В 1980—1990-х годах между Западной и Восточной Европой возникла огромная разница в благосостоянии. Никогда еще такое большое количество западноевропейцев (около 75%) не жило не просто выше уровня бедности, но и в окружении стабильного комфорта. Во второй половине 90-х годов часто обсуждался следующий вопрос: должны ли богатые западноевропейские страны поддерживать свои дорогостоящие системы социального обеспечения перед лицом стремительного старения населения и роковой нелюбви к иммиграции рабочей силы в Евросоюз? Эта проблема стала еще более острой, когда динамичные молодые экономики Восточной Европы заявили о себе, а поляки, чехи и венгры доказали, что могут работать дольше и дешевле, поскольку стремятся наверстать полстолетия потребительской скудости коммунизма. Темпы роста восточноевропейской экономики стремительно увеличились сразу после падения Берлинской стены. Германия занялась перераспределением своей промышленной базы, перенося ее в Польшу, Чехию, Словакию и Венгрию, тогда как программа вступления в Евросоюз означала, что в Восточную Европу направлялись огромные суммы денег – на региональное развитие, борьбу с нищетой и становление демократических институтов. Рядовые граждане там еще досадовали на экономические трудности жизни при капитализме, однако после первоначального спада стандарты жизни стали подрастать.
Однако благодаря войне, санкциям и плохо продуманным планам восстановления и развития народы Балкан испытали на себе тяжелый, изнуряющий обвал доходов и уровня жизни. В культурном отношении они не только считали себя европейцами, но и жили в окружении европейцев. Они смотрели европейское телевидение и кино, слушали европейскую музыку и прекрасно знали, насколько богаты их соседи. Более того, в тех редких случаях, когда им предоставляли возможность переезжать к своим западным соседям, они нередко сталкивались с унижениями со стороны иммиграционных властей. И, наконец, им приходилось иметь дело с уничижительными стереотипами о Балканах, в которых они представали прирожденными убийцами, чье счастье в том, чтобы резать друг другу глотки. Расположите эти жалкие пустоши с их безработицей, застоем и насилием рядом с богатством и изобилием плодородного рая, – стоит ли удивляться тому, как сильно там стремление влиться в организованную преступность?

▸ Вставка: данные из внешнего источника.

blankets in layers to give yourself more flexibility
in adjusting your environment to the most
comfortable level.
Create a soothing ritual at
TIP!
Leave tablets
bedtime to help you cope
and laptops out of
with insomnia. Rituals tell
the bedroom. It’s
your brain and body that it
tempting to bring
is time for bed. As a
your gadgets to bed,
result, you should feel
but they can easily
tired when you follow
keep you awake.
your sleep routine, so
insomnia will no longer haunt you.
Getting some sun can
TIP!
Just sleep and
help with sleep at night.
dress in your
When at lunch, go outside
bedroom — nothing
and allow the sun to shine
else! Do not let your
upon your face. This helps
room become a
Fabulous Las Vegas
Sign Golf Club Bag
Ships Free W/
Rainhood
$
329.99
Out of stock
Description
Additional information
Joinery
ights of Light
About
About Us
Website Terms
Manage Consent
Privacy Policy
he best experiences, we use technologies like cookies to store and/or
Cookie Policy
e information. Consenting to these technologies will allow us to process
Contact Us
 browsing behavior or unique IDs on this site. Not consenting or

Участие Джукановича в преступных деяниях было не исключением, а правилом. В бывшей Югославии, скатившейся в начале 90-х к ужаснейшей братоубийственной войне, политика и организованная преступность переплетались теснее и активнее, чем в любой бывшей социалистической стране. Сербские, боснийские, албанские, македонские и хорватские воротилы бизнеса и бандиты были закадычными друзьями. Они покупали, продавали и обменивали все подряд, зная, что высокий уровень их взаимного личного доверия гораздо крепче преходящих уз истеричного национализма. Его они насаждали среди обычных людей, чтобы замаскировать свою продажность. По словам одного обозревателя, каждой из этих новых республик правил «картель, возникший из правящих коммунистических партий, полиции, военных и мафии, с президентом республики в центре этой паутины… Мелкий национализм был незаменим для картеля в качестве средства умиротворения подданных и для прикрытия непрекращающегося присвоения имущества государственным аппаратом».
В результате войн, санкций и коррупции на Балканах первой половины 90-х государства бывшей Югославии обратились к мафиям и принялись вынянчивать их, чтобы те наладили им снабжение военных действий, – а очень скоро преступники контролировали и экономику, и правительства, и саму войну. Любой, кто демонстрировал сколько-нибудь серьезные политические амбиции, не имел иного выбора, кроме как присоединиться к ним.